Raw data: Begin

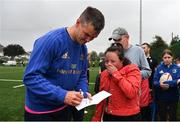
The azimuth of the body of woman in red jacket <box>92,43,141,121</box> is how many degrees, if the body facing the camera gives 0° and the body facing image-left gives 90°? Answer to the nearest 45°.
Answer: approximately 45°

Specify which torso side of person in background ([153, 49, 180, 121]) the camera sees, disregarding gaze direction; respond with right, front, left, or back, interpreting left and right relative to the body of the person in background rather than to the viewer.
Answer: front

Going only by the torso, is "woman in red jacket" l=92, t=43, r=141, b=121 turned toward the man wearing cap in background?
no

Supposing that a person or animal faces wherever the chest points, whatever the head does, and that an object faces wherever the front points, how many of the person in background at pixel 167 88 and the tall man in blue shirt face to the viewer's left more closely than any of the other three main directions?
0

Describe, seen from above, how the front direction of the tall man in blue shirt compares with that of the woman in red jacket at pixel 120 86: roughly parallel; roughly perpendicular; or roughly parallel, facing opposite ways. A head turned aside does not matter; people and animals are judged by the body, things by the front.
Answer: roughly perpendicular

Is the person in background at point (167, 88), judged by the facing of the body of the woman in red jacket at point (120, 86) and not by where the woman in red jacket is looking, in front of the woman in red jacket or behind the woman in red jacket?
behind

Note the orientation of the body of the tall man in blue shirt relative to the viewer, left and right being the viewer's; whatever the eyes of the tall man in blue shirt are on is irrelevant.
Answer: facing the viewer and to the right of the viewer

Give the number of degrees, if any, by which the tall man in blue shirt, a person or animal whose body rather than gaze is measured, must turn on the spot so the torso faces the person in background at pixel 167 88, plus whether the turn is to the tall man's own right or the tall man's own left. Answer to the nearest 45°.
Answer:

Raw data: End

Task requirements
Could you copy the listing exactly, leaving out any pictures?

Completed task
The azimuth of the body of woman in red jacket <box>92,43,141,121</box> is how many degrees, if the body facing the camera gives 0° and the body facing image-left gives 90°? Answer to the nearest 45°.
Answer: approximately 45°

Specify which torso side of person in background ([153, 49, 180, 121]) the camera sees, disregarding gaze direction; respond with right, front, left, or back, interpreting left and right relative to the body of the person in background rather than to the viewer.
Answer: front

Going only by the torso, is "woman in red jacket" l=92, t=43, r=141, b=121 turned toward the man wearing cap in background?
no

Supposing that a person or animal faces wherever the chest points, whatever the head does, and that an object faces wherever the front points, how many of the person in background at pixel 167 88 and the tall man in blue shirt face to the viewer's left more closely than any of the other three main directions?
0

Describe, seen from above, how the front direction of the tall man in blue shirt compares with that of the woman in red jacket at pixel 120 86: roughly parallel; roughly perpendicular; or roughly parallel, facing opposite ways. A head turned aside does not matter; people and animals are judged by the body, things by the front.
Answer: roughly perpendicular

Is the person in background at point (167, 88), judged by the facing of the body of the woman in red jacket at point (120, 86) and not by where the woman in red jacket is looking, in front of the woman in red jacket or behind the woman in red jacket?
behind

Note the orientation of the body of the tall man in blue shirt relative to the viewer, left and right being the viewer's; whatever the eyes of the tall man in blue shirt are on is irrelevant.
Answer: facing the viewer and to the right of the viewer

Give the number of degrees, if any, by which the tall man in blue shirt, a person or animal whose body rather than gaze is measured, must turn on the spot so the torso faces the person in background at pixel 167 88, plus whether the turn is to the tall man's own right or the tall man's own left. Answer to the nearest 45°.
Answer:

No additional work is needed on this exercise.